> Tasks to complete
A) Answer these questions about the passage on the two plays:
(i) What heritage does Mayer give for the woman in his life?
(ii) Which character in The Legacy Codes finds himself at odds with his own son?
(iii) When were the two plays written, relative to Sept. 11?
B) Continue the passage on the two plays from its last sentence.

> Selected passage
━━━━
Though the plays—both written, incidentally, pre-Sept. 11—speak powerfully to the current highly charged political climate, at the same time the works tackle enduring issues of ethnic and cultural identity that have become almost inherent to a nation built largely by immigration.
"The woman in my life is Japanese-American, and I'm Mexican-American. Over the years, I've wondered at what attracts us and keeps us together," Mayer says of his inspiration in writing Conjunto. "I couldn't help looking at us in the context of the history of our families, and our peoples, here in California. Naturally, that took me to the fields, where Japanese and Mexicans have been working side by side for generations. We literally have changed the landscape of this country. It wasn't hard to imagine romance between our peoples, not to mention drama."
In a country that encompasses people of so many different heritages, cultures clash and cultures blend, not only in communities, but within families as well. Tai Liu, the Wen Ho Leelike character in The Legacy Codes, finds himself at odds with his own son. On both the public and personal levels, it may boil down to a matter of misunderstanding, says Lee. "What I hope people can become aware of by seeing the play is how we can misinterpret people's behavior because we have our own ideas of what is American, " she says. "Even the father and son [in the play] misinterpret each other. The son misinterprets how his father is behaving; the father has certain expectations of the son and he doesn't understand how his son is behaving. I think that we carry certain life experiences and expectations with us. Hopefully people will become aware of all the things that we carry with us when we interpret somebody else's behavior."
━━━━
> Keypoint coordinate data
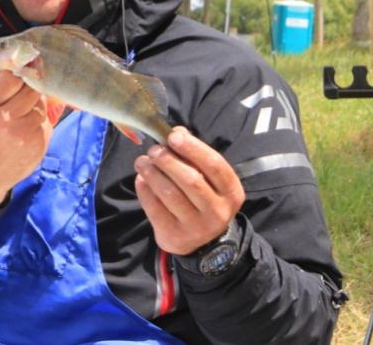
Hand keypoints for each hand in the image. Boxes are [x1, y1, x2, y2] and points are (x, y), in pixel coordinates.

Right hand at [0, 68, 52, 206]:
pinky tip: (23, 129)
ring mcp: (22, 135)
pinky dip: (37, 121)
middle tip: (20, 93)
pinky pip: (45, 122)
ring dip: (32, 105)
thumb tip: (4, 63)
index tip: (15, 77)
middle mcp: (2, 120)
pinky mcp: (36, 147)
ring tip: (19, 114)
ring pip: (40, 104)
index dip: (15, 75)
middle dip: (26, 87)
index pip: (11, 77)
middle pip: (30, 88)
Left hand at [134, 126, 244, 255]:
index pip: (214, 165)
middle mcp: (218, 212)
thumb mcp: (207, 178)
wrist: (200, 240)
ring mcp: (197, 227)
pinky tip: (141, 179)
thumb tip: (177, 132)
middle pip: (191, 180)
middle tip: (153, 150)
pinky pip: (155, 209)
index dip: (192, 148)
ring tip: (142, 162)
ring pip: (171, 194)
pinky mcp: (176, 237)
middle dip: (168, 161)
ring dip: (152, 173)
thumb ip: (194, 154)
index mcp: (231, 192)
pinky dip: (144, 191)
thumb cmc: (202, 197)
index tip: (172, 136)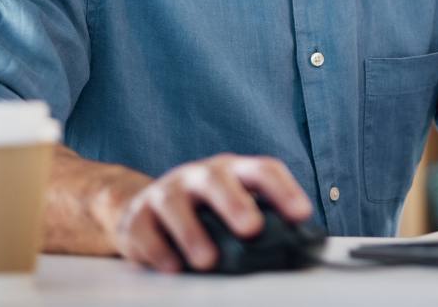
━━━━
> Answers by item
A)
(i) Japanese-American
(ii) Tai Liu
(iii) Before Sept. 11

B)
Both plays tell stories that could only happen in America—for better and for worse, these are tales of American history, and most importantly, about American people.
"'Conjunto' means united, together, conjoined. I wanted to write about the way we as people are conjoined through our history and the sweat of our labors—Mexicans, Japanese, Anglos, Blacks, Filipinos," says Mayer. "I also wanted to dramatize the enforced disunity which occurred when the U.S. interned Japanese-Americans during World War II and created the Bracero Program, which made migrants an underpaid underclass. Most of all, I wanted to show how these events affected people in real ways—literally where they live and who they choose to live with. Hopefully people will leave the show and realize our connectedness, then and now."
"Conjunto" runs through March 23 at the Mexican Heritage Plaza in San Jose. Tickets are $12$17. For information, call 408.272.9926. "The Legacy Codes" runs through April 6 at the Lucie Stern Theatre in Palo Alto. Tickets are $20-$43. For information, call 650.903.6000.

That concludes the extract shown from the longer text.